From the context - and from the similarly-worded description of Epaphras in 4:12 - it's clear that Paul is speaking about his prayers for them.
He's in prison, let's remember, so he can't be referring to very much by way of other types of activity on their behalf. And somehow I don't imagine he has in mind writing letters to the emperor or to the local authorities in Colossae and Laodicea to petition for the believers there. You might say he at least means the letter he's writing to them - after all, that's a form of ministry that probably wasn't dashed off before an afternoon siesta - and instructing Tychicus before he goes back to them. Well, maybe he would include those - but there's so little doubt as to what he really means. He's speaking about his prayers for them - prayers that have been reported on, briefly, in 1:9ff.

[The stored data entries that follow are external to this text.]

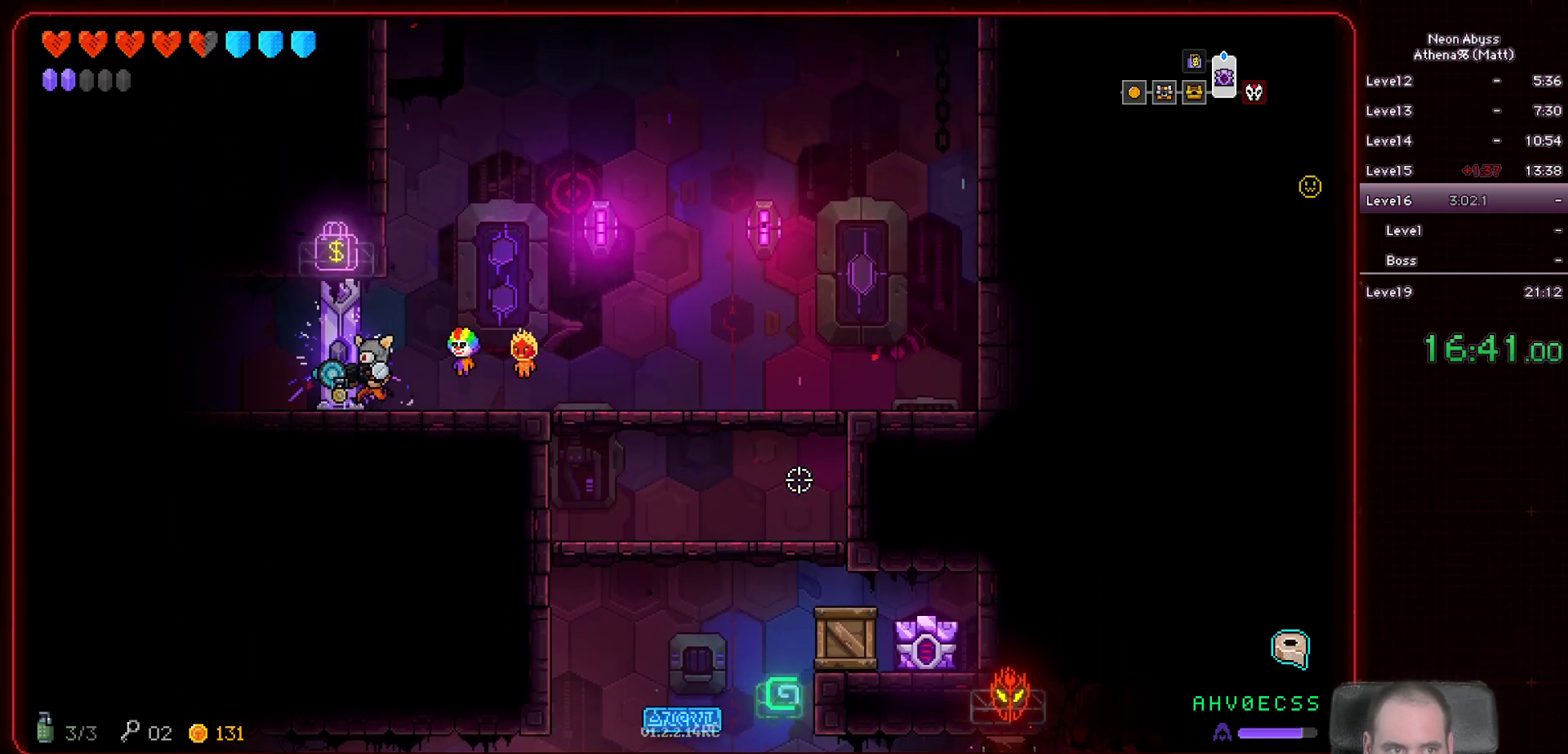
{"keys": ["a"], "mouse": [], "events": []}
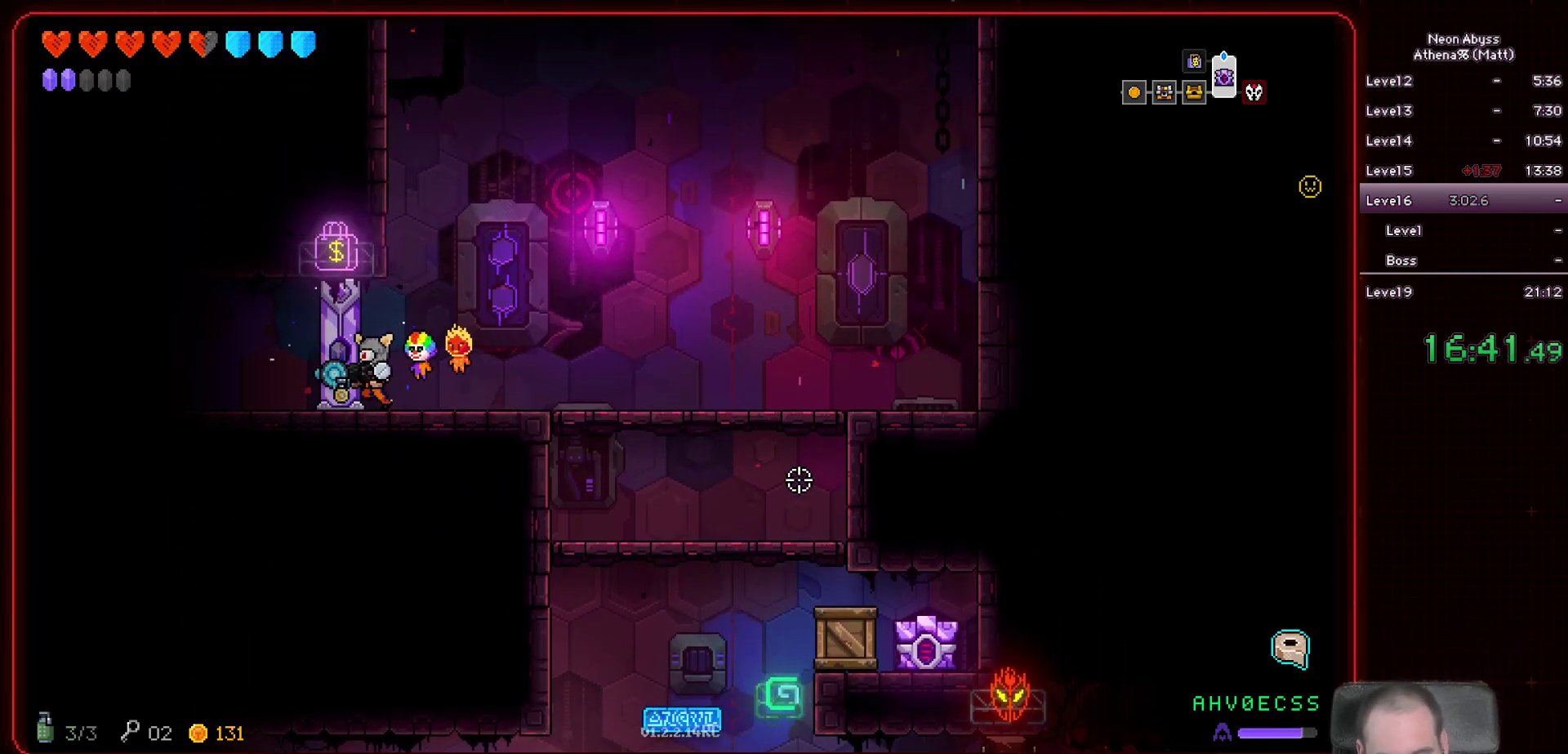
{"keys": ["a"], "mouse": [], "events": []}
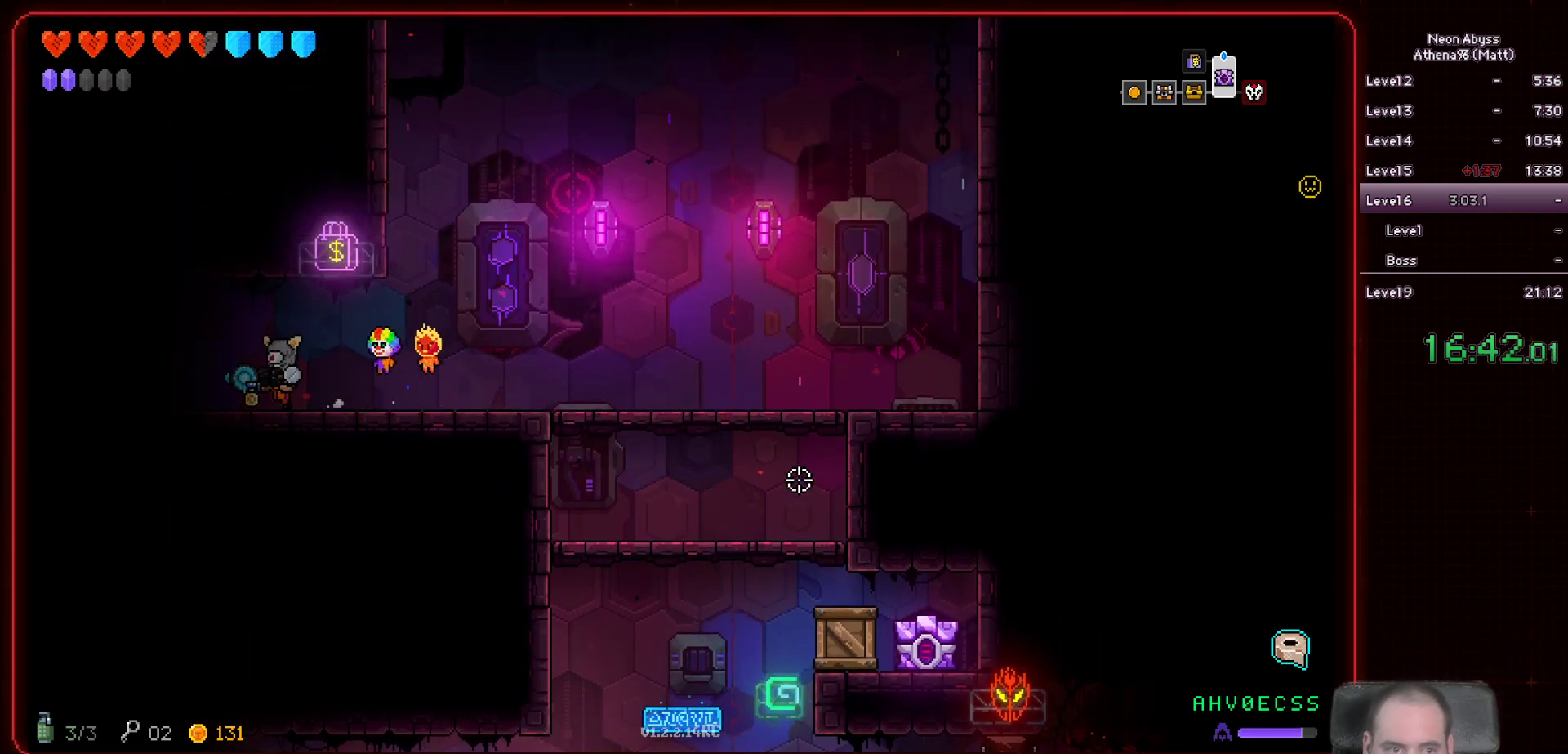
{"keys": ["a"], "mouse": [], "events": [[33, "shift", "down"], [133, "shift", "up"]]}
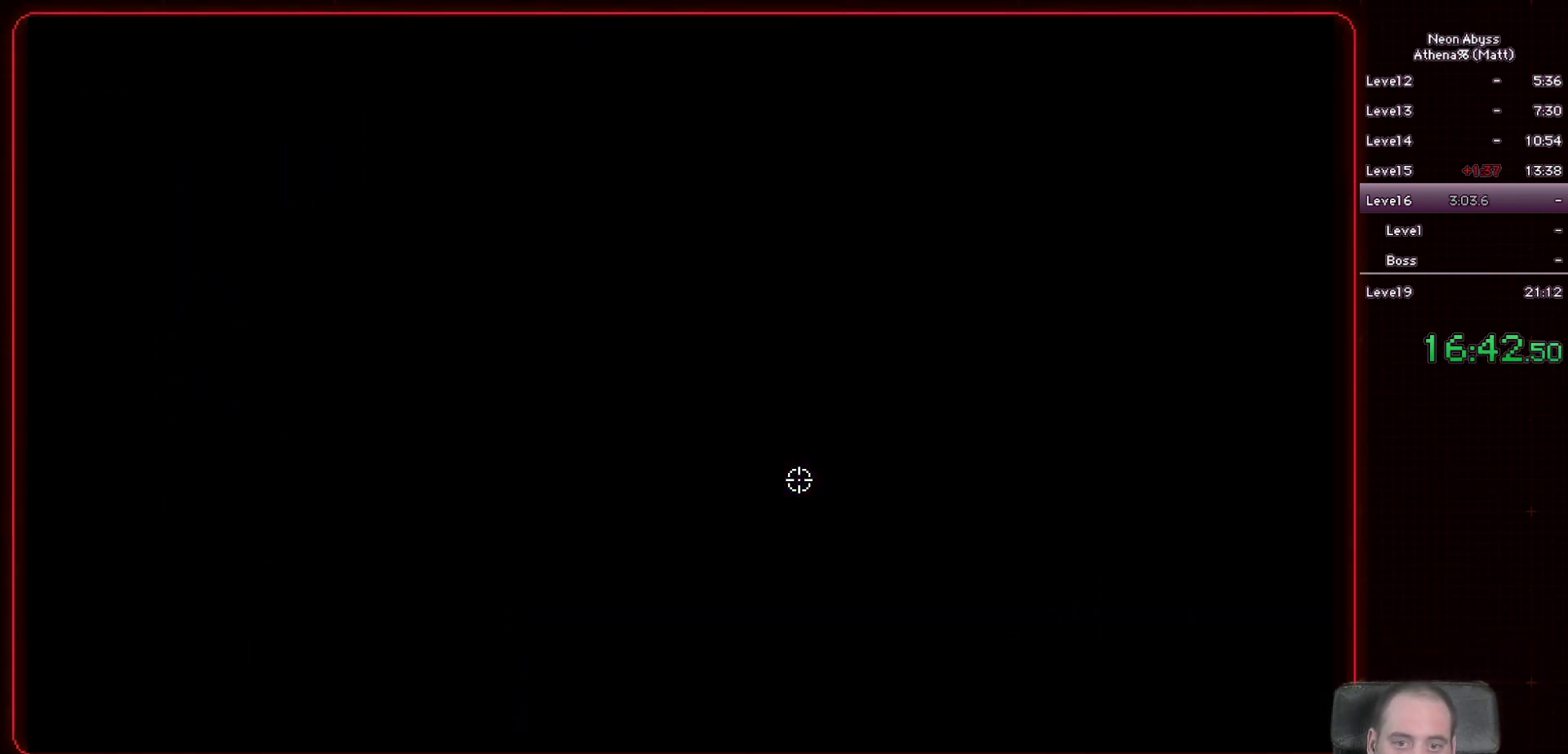
{"keys": ["a"], "mouse": [], "events": []}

This praying, this interceding - and let's not forget it's for believers he's not yet met - comes under the heading of hard work. He's contending for them in his prayers - taking their side, pleading for them, wrestling for them. It drains him. He suffers in doing so. This isn't a few pleasant and polite requests; it's hard work, it's demanding labour. It's warfare.
Not because the one to whom he prays is a reluctant hearer of prayer. That's not the case at all. No, the intensity is because of the significance of the issues for which he prays - the maturing of the believers into fully-assured and fruitful Christians, who won't be deceived by fine-sounding arguments or taken captive by hollow and deceptive philosophy. And because there are all manner of obstacles being put in the way of that, both seen and unseen, whose only intent is to harm and destroy the church.
The content and the contention in Paul's prayers is a continual rebuke to my own. But they also provide a model and a framework for me, for us, to embrace and to get down to work with. These are surely days in which we need to be contending hard in prayer for the Lord's people, both near and far.